四九小说>古代言情>逢山诡泣>第51章 情真切温粥以待

  他是打不到也踢不着,双手被制,嘴也被堵着,身体连扭动都无法,薛骆迁的力气大得惊人,尤其是醉酒之后,他想要反抗哪怕是一丝丝,就只能在嘴上下功夫。

  知道薛骆迁是在发酒疯,他还没出息地舍不得下重口去咬,只能试探性地轻咬,再逐渐加重力道。

  哪知道这家伙简直油盐不进,竟然反啄他一口,他顿时气得脸上一阵扭曲。

  就这样反反复复你咬我,我咬你,咬得本就疲累的北冥晏愈发困顿,迷迷糊糊,眼睛都睁不开了,嘴上的计较也开始变得温顺。

  薛骆迁感觉他配合了好多,睁眼见他一副“你爱怎样就怎样吧,我放弃了。
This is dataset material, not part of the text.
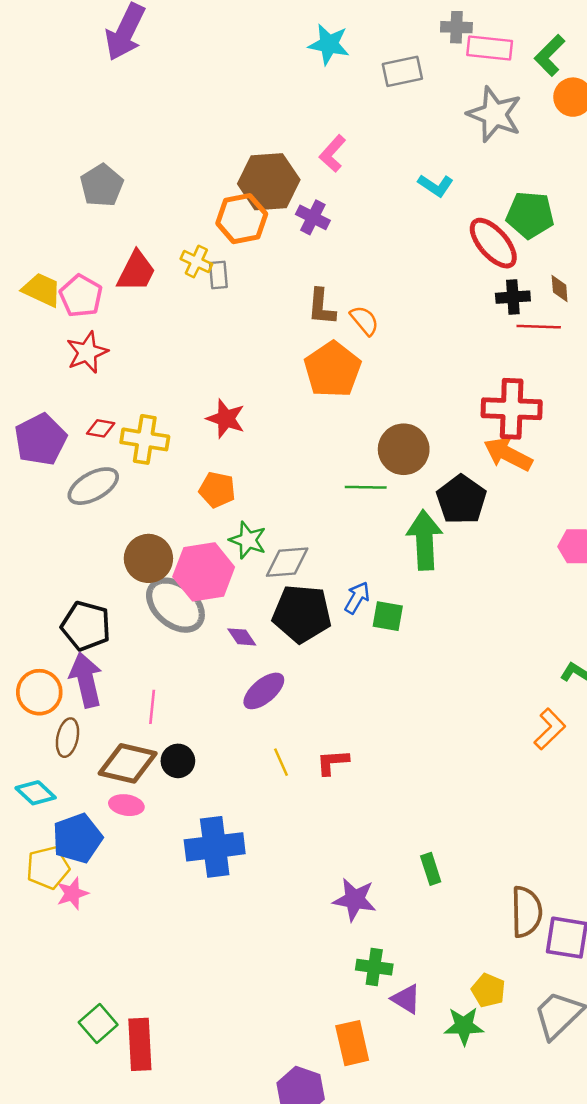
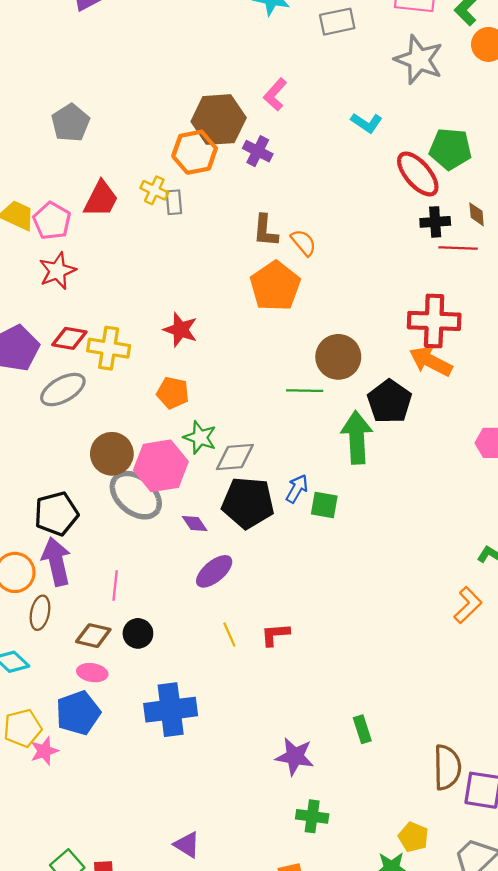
red diamond: (101, 428) -> (69, 338), size x1.4
black pentagon: (86, 626) -> (56, 514), turned -30
brown diamond: (128, 763) -> (93, 636), size x0.7
blue pentagon: (77, 838) -> (78, 713), moved
purple triangle: (406, 999) -> (187, 845), moved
”的模样,闭着眼睛逆来顺受,心中顿时怜爱至极,卖力轻柔。

  没过多会儿,北冥晏已然感觉自己在梦中,手腕上的牵制也不知道什么时候消失了。

  他一慵懒,便神志不清,下意识搂住薛骆迁的脖颈,只是实在没力气配合,任由其肆意妄为罢了。

  双腿被压久了发麻,他不禁皱眉,口唇不清:“腿疼……”

  随即便被翻了个个儿,转眼趴在薛骆迁身上。

  恐怕是被亲傻了,短暂地分开后,他居然意犹未尽,闭着眼主动去寻薛骆迁的唇。

  身下低笑一声,北冥晏不满地睁眼,一脸不爽,薛骆迁发丝凌乱,低声笑着,手扣在他脑后,将他对准了,再继续。

  迷迷糊糊中,脑中有一道声音在力挽狂澜,疯狂地拉扯着他,可他很不耐烦,将仅剩的最后一丝理智,也给赶走驱散了。
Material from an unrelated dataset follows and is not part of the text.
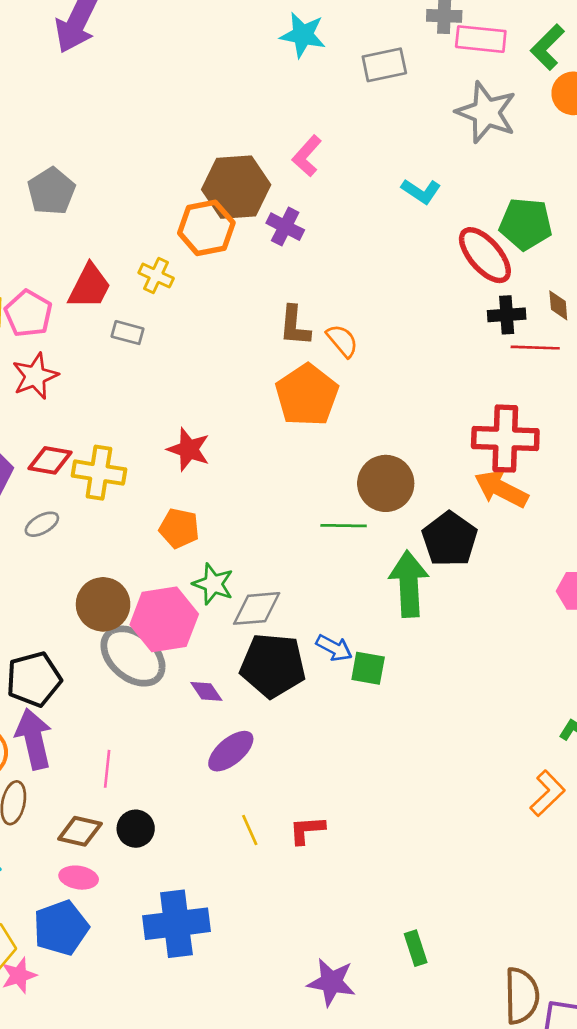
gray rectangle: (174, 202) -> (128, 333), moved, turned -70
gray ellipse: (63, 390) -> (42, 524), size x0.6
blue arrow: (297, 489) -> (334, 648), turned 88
  许是薛骆迁喝了酒,嘴里有酒的味道,他也因此醉了吧。

  ……醉了也好,那便醉了吧。

  吻到最后,他忽然感到身下不对劲,似乎是什么东西顶了顶,蓦地清明,天灵盖像被雷劈了一般,大惊失色。

  什么!!什么东西??

  来不及他细想,那到底是他的,还是薛骆迁的,不远处一道声音响起,打断了这场梦似的亲密。

  薛骆邶一边走过来,一边拍手,揶揄道:“哎哟喂~我的老天爷,玩得可真够野,二位何不上楼啊?在这里多冷呀?长夜漫漫,既然无心睡眠,那便到房中慢慢看、慢慢品、慢慢来嘛,不必这般着急~~”

  “……”北冥晏从薛骆迁身上抬起上半身,秋风一吹,喷嚏连连。

  他裹紧了身上的衣服,慢慢挪下来,坐在一边旁若无人地整理了下仪容,在薛骆邶和掌事的一个意味深长、一个目瞪口呆的目光下,平静起身……平静走过……再平静消失……

  身后三人也平静地看着他离去。

  自消失在后堂的帘子后,他一秒都不耽搁,二话不说一路狂奔,期间还不小心打翻了什么东西,叮了咣当响了一路,几乎是爬上楼梯、滚进房中的。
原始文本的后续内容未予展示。